=== Activity ===
Among the entries below, count the lines with "from" in them and state the total without comment.

(Document images with source code)
·····

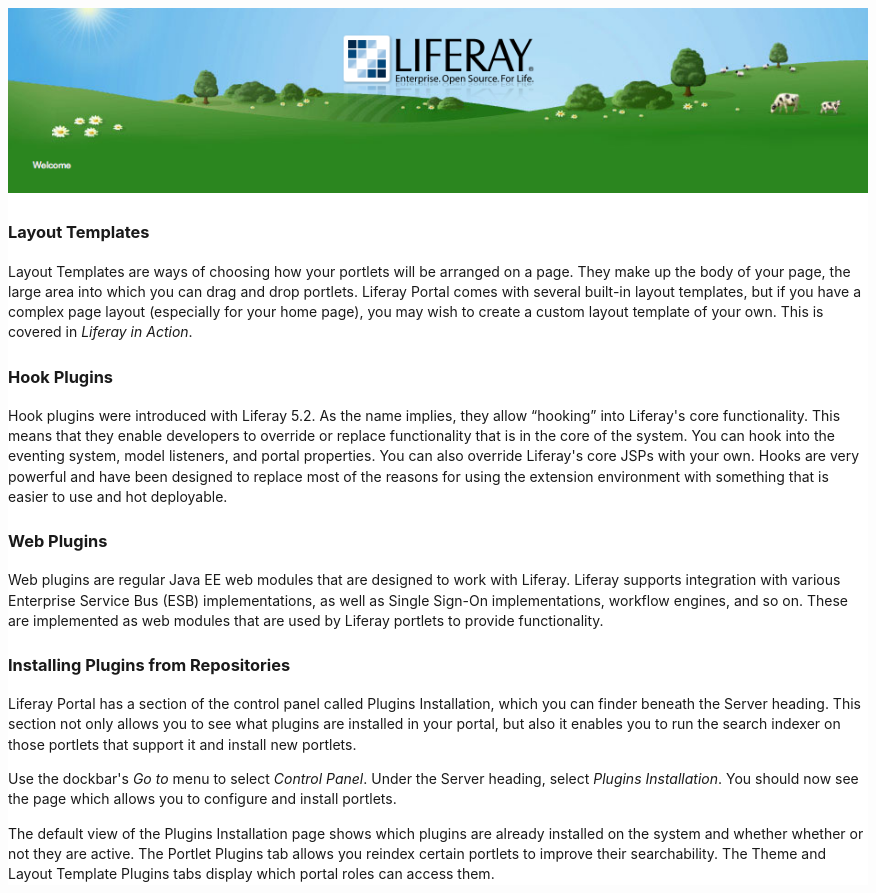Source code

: ![Figure 2.x: Murali Theme from Liferay's Theme Repository](../../images/marketplace-murali-theme.png)

### Layout Templates

Layout Templates are ways of choosing how your portlets will be arranged on a page. They make up the body of your page, the large area into which you can drag and drop portlets. Liferay Portal comes with several built-in layout templates, but if you have a complex page layout (especially for your home page), you may wish to create a custom layout template of your own. This is covered in *Liferay in Action*.

### Hook Plugins

Hook plugins were introduced with Liferay 5.2. As the name implies, they allow “hooking” into Liferay's core functionality. This means that they enable developers to override or replace functionality that is in the core of the system. You can hook into the eventing system, model listeners, and portal properties. You can also override Liferay's core JSPs with your own. Hooks are very powerful and have been designed to replace most of the reasons for using the extension environment with something that is easier to use and hot deployable.

### Web Plugins

Web plugins are regular Java EE web modules that are designed to work with Liferay. Liferay supports integration with various Enterprise Service Bus (ESB) implementations, as well as Single Sign-On implementations, workflow engines, and so on. These are implemented as web modules that are used by Liferay portlets to provide functionality.

### Installing Plugins from Repositories

Liferay Portal has a section of the control panel called Plugins Installation, which you can finder beneath the Server heading. This section not only allows you to see what plugins are installed in your portal, but also it enables you to run the search indexer on those portlets that support it and install new portlets.

Use the dockbar's *Go to* menu to select *Control Panel*. Under the Server heading, select *Plugins Installation*. You should now see the page which allows you to configure and install portlets.

The default view of the Plugins Installation page shows which plugins are already installed on the system and whether whether or not they are active. The Portlet Plugins tab allows you reindex certain portlets to improve their searchability. The Theme and Layout Template Plugins tabs display which portal roles can access them.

·····

=== Output for this exercise ===
2